▶ Task goal
Reproduce every line of the listing below without changing anything.

▶ Material for the task
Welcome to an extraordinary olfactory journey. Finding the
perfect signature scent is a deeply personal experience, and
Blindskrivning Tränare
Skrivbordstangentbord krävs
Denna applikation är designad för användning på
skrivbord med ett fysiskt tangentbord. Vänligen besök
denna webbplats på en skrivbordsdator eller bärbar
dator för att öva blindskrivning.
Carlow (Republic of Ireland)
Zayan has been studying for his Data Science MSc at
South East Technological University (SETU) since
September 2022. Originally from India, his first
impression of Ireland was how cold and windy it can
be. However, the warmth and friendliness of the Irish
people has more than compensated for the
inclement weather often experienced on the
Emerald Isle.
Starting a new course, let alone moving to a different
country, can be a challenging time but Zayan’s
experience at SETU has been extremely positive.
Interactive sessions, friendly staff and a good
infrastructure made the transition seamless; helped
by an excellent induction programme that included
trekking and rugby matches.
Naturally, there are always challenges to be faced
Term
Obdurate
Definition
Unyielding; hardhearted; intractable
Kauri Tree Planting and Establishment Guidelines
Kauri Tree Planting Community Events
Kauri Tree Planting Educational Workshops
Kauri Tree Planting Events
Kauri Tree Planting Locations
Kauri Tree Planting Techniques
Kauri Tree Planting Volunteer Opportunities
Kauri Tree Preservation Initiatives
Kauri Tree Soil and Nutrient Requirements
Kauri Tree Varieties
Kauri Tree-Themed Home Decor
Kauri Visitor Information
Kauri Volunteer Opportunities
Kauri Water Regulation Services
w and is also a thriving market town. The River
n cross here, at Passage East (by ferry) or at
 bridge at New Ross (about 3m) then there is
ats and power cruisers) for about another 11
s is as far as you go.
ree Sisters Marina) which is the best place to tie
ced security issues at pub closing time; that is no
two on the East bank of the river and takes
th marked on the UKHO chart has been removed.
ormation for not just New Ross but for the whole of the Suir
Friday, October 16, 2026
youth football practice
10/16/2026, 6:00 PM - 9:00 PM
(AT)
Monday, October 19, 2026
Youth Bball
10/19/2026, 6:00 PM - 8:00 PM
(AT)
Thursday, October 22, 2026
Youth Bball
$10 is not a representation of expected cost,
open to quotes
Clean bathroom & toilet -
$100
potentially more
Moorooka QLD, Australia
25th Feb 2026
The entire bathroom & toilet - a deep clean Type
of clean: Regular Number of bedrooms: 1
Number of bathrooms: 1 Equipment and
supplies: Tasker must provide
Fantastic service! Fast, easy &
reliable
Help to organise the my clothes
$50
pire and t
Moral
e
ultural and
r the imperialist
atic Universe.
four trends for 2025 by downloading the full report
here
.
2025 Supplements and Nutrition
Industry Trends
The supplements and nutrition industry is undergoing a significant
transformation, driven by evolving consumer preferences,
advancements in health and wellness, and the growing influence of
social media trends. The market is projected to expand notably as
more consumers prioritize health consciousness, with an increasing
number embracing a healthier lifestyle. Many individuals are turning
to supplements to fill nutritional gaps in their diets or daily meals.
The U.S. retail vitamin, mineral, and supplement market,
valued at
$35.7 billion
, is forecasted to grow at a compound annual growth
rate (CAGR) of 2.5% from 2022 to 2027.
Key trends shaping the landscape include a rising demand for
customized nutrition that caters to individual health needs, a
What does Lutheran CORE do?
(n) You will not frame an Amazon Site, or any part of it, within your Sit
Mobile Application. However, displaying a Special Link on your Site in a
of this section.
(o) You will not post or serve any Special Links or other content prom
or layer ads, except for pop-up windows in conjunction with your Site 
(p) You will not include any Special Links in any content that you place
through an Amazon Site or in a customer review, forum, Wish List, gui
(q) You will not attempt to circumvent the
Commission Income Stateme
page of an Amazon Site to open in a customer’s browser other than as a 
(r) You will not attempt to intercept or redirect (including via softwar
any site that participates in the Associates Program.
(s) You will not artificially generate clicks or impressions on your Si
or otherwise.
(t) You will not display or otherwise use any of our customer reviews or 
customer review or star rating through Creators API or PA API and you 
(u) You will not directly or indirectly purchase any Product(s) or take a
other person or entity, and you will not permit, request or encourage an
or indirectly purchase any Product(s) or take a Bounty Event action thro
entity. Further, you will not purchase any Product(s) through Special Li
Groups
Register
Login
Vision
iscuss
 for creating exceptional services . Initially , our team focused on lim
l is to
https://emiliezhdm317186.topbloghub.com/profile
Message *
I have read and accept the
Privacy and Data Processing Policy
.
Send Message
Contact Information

▶ Expected output
Welcome to an extraordinary olfactory journey. Finding the
perfect signature scent is a deeply personal experience, and
Blindskrivning Tränare
Skrivbordstangentbord krävs
Denna applikation är designad för användning på
skrivbord med ett fysiskt tangentbord. Vänligen besök
denna webbplats på en skrivbordsdator eller bärbar
dator för att öva blindskrivning.
Carlow (Republic of Ireland)
Zayan has been studying for his Data Science MSc at
South East Technological University (SETU) since
September 2022. Originally from India, his first
impression of Ireland was how cold and windy it can
be. However, the warmth and friendliness of the Irish
people has more than compensated for the
inclement weather often experienced on the
Emerald Isle.
Starting a new course, let alone moving to a different
country, can be a challenging time but Zayan’s
experience at SETU has been extremely positive.
Interactive sessions, friendly staff and a good
infrastructure made the transition seamless; helped
by an excellent induction programme that included
trekking and rugby matches.
Naturally, there are always challenges to be faced
Term
Obdurate
Definition
Unyielding; hardhearted; intractable
Kauri Tree Planting and Establishment Guidelines
Kauri Tree Planting Community Events
Kauri Tree Planting Educational Workshops
Kauri Tree Planting Events
Kauri Tree Planting Locations
Kauri Tree Planting Techniques
Kauri Tree Planting Volunteer Opportunities
Kauri Tree Preservation Initiatives
Kauri Tree Soil and Nutrient Requirements
Kauri Tree Varieties
Kauri Tree-Themed Home Decor
Kauri Visitor Information
Kauri Volunteer Opportunities
Kauri Water Regulation Services
w and is also a thriving market town. The River
n cross here, at Passage East (by ferry) or at
 bridge at New Ross (about 3m) then there is
ats and power cruisers) for about another 11
s is as far as you go.
ree Sisters Marina) which is the best place to tie
ced security issues at pub closing time; that is no
two on the East bank of the river and takes
th marked on the UKHO chart has been removed.
ormation for not just New Ross but for the whole of the Suir
Friday, October 16, 2026
youth football practice
10/16/2026, 6:00 PM - 9:00 PM
(AT)
Monday, October 19, 2026
Youth Bball
10/19/2026, 6:00 PM - 8:00 PM
(AT)
Thursday, October 22, 2026
Youth Bball
$10 is not a representation of expected cost,
open to quotes
Clean bathroom & toilet -
$100
potentially more
Moorooka QLD, Australia
25th Feb 2026
The entire bathroom & toilet - a deep clean Type
of clean: Regular Number of bedrooms: 1
Number of bathrooms: 1 Equipment and
supplies: Tasker must provide
Fantastic service! Fast, easy &
reliable
Help to organise the my clothes
$50
pire and t
Moral
e
ultural and
r the imperialist
atic Universe.
four trends for 2025 by downloading the full report
here
.
2025 Supplements and Nutrition
Industry Trends
The supplements and nutrition industry is undergoing a significant
transformation, driven by evolving consumer preferences,
advancements in health and wellness, and the growing influence of
social media trends. The market is projected to expand notably as
more consumers prioritize health consciousness, with an increasing
number embracing a healthier lifestyle. Many individuals are turning
to supplements to fill nutritional gaps in their diets or daily meals.
The U.S. retail vitamin, mineral, and supplement market,
valued at
$35.7 billion
, is forecasted to grow at a compound annual growth
rate (CAGR) of 2.5% from 2022 to 2027.
Key trends shaping the landscape include a rising demand for
customized nutrition that caters to individual health needs, a
What does Lutheran CORE do?
(n) You will not frame an Amazon Site, or any part of it, within your Sit
Mobile Application. However, displaying a Special Link on your Site in a
of this section.
(o) You will not post or serve any Special Links or other content prom
or layer ads, except for pop-up windows in conjunction with your Site 
(p) You will not include any Special Links in any content that you place
through an Amazon Site or in a customer review, forum, Wish List, gui
(q) You will not attempt to circumvent the
Commission Income Stateme
page of an Amazon Site to open in a customer’s browser other than as a 
(r) You will not attempt to intercept or redirect (including via softwar
any site that participates in the Associates Program.
(s) You will not artificially generate clicks or impressions on your Si
or otherwise.
(t) You will not display or otherwise use any of our customer reviews or 
customer review or star rating through Creators API or PA API and you 
(u) You will not directly or indirectly purchase any Product(s) or take a
other person or entity, and you will not permit, request or encourage an
or indirectly purchase any Product(s) or take a Bounty Event action thro
entity. Further, you will not purchase any Product(s) through Special Li
Groups
Register
Login
Vision
iscuss
 for creating exceptional services . Initially , our team focused on lim
l is to
https://emiliezhdm317186.topbloghub.com/profile
Message *
I have read and accept the
Privacy and Data Processing Policy
.
Send Message
Contact Information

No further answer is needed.